Schnell könnte man Parallelen zum Wirecard Skandal ziehen, der vielen Marktteilnehmern noch sehr gut im Gedächtnis ist. Doch ist so ein Vergleich berechtigt? Meine Antwortet lautet mit dem Stand des heutigen Wissens klar – Nein!

Es handelt sich hier um eine rein steuerliche Angelegenheit, es geht nicht um Milliardenbeträge, die nie vorhanden waren oder um Scheingeschäfte mit Briefkastenfirmen, wie das wohl bei Wirecard der Fall gewesen ist.

Daher können wir heute sagen, dass diese Nachricht natürlich schwer auf dem Kurs und der Dividendenfähigkeit der Lang und Schwarz AG lastet, ein Vergleich mit Wirecard aber völlig fehl am Platze ist.

Denn schließlich kann die Rückstellung laut Lang und Schwarz aus dem Konzerngewinn des ersten Halbjahres 2021 gebildet werden. Die Aufnahme zusätzlicher finanzieller Mittel scheint also nicht nötig zu sein.

 Ist die Aktie jetzt ein Kauf wert?

Operativ läuft das Geschäft rund, Lang und Schwarz profitiert vom Börsenboom und dem wachsenden Interesse von Privatanlegern an der Börse.

Und dies wird meiner Meinung nach auch anhalten, solange die Zinsen derart niedrig sind und die Inflation weiter anzieht bzw. auf dem erhöhten Niveau verharrt.

Lediglich beim Thema Dividende steht Lang und Schwarz vorerst wohl nicht mehr bei den Anlegern ganz oben in der Gunst, denn Auswirkungen auf die Dividende für das Geschäftsjahr 2021 sind sicherlich nicht zu vermeiden.

Ob es eine Dividende geben wird und in welcher Höhe, das lässt sich heute natürlich nicht vorhersagen und hängt von den finalen Bescheiden der Finanzbehörden ab.

Abschließend ein Blick auf die Kursentwicklung der Aktie.

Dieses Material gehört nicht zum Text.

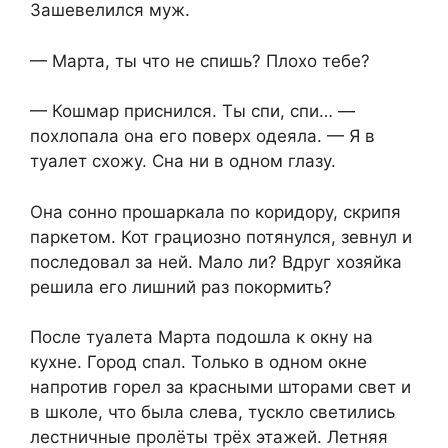
Зашевелился муж.
— Марта, ты что не спишь? Плохо тебе?
— Кошмар приснился. Ты спи, спи… —
похлопала она его поверх одеяла. — Я в
туалет схожу. Сна ни в одном глазу.
Она сонно прошаркала по коридору, скрипя
паркетом. Кот грациозно потянулся, зевнул и
последовал за ней. Мало ли? Вдруг хозяйка
решила его лишний раз покормить?
После туалета Марта подошла к окну на
кухне. Город спал. Только в одном окне
напротив горел за красными шторами свет и
в школе, что была слева, тускло светились
лестничные пролёты трёх этажей. Летняя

Der Kurs hat seit Ende März 2020 eine phänomenale Rallye auf das Börsenparkett gelegt, die Aktie stieg von rund 14 Euro bis auf 153,50 Euro in der Spitze.

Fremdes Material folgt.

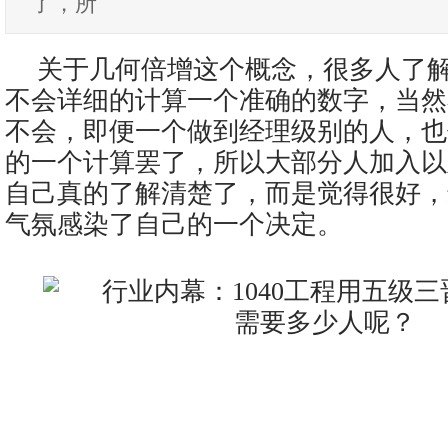
了，所
关于几何倍增这个概念，很多人了
不会详细的计算一个准确的数字，当然
不会，即便一个做到经理级别的人，也
的一个计算罢了，所以大部分人加入以
自己真的了解清楚了，而是觉得很好，
气氛感染了自己的一个决定。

Mit Veröffentlichung der Nachricht fiel die Aktie von rund 127 auf 82 Euro im Tief, ein herber Rücksetzer. Dadurch entstand im Chart auch eine enorme Kurslücke, welche die Aktie wohl erst wieder schließen wird, wenn die steuerliche Angelegenheit restlos geklärt ist.

Danach könnte sich die Aktie durchaus wieder zum attraktiven Dividendentitel entwickeln, hier braucht der Anleger aber eine Menge Geduld und das Vertrauen, dass die gebildeten Rückstellungen auch ausreichen werden.

Offenlegung gemäß §34b WpHG wegen möglicher Interessenkonflikte: Der Autor ist in den besprochenen Wertpapieren bzw. Basiswerten derzeit investiert.